• **Your goal**: Rewrite the data below with "series" swapped for "variables" everywhere, leaving everything else unchanged and omitting the pictures.

(Collected data)
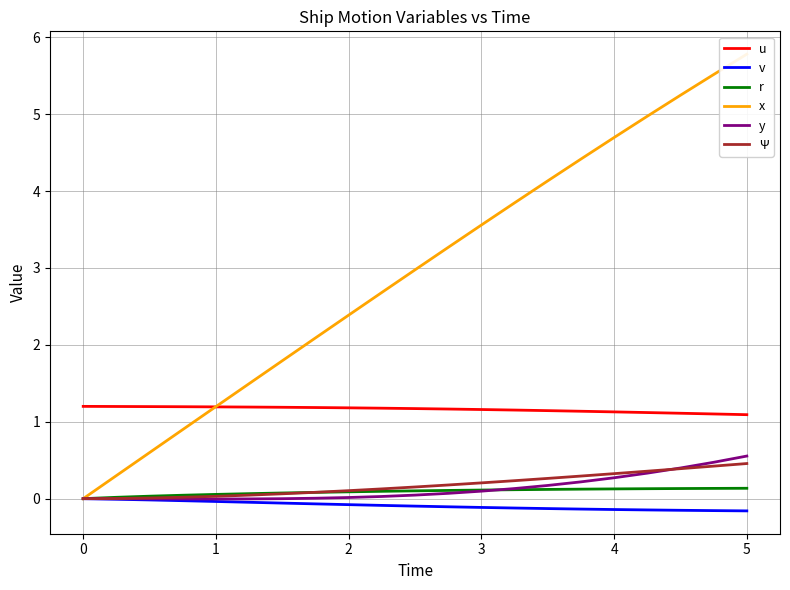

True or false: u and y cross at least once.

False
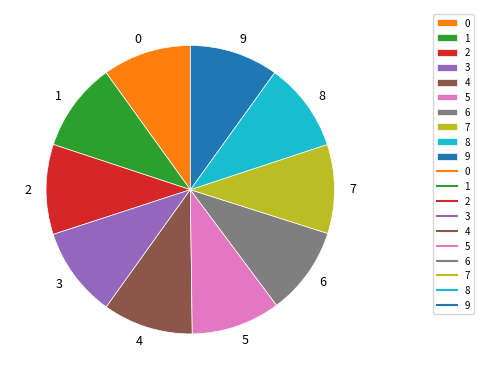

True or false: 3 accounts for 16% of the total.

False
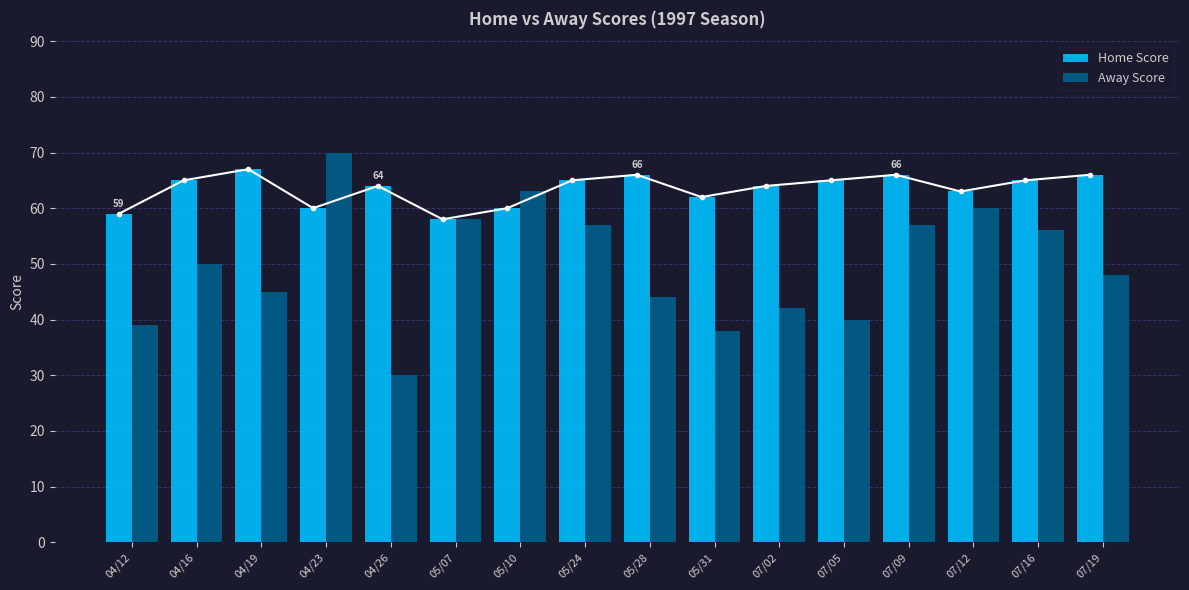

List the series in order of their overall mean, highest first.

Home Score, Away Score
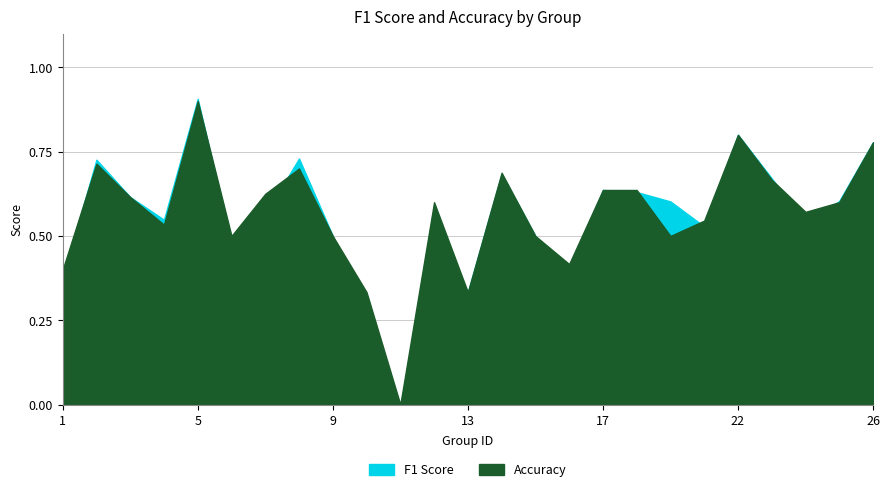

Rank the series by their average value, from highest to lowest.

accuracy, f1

• **Answer**:
True or false: u and y cross at least once.

False

True or false: 3 accounts for 16% of the total.

False

List the variables in order of their overall mean, highest first.

Home Score, Away Score

Rank the variables by their average value, from highest to lowest.

accuracy, f1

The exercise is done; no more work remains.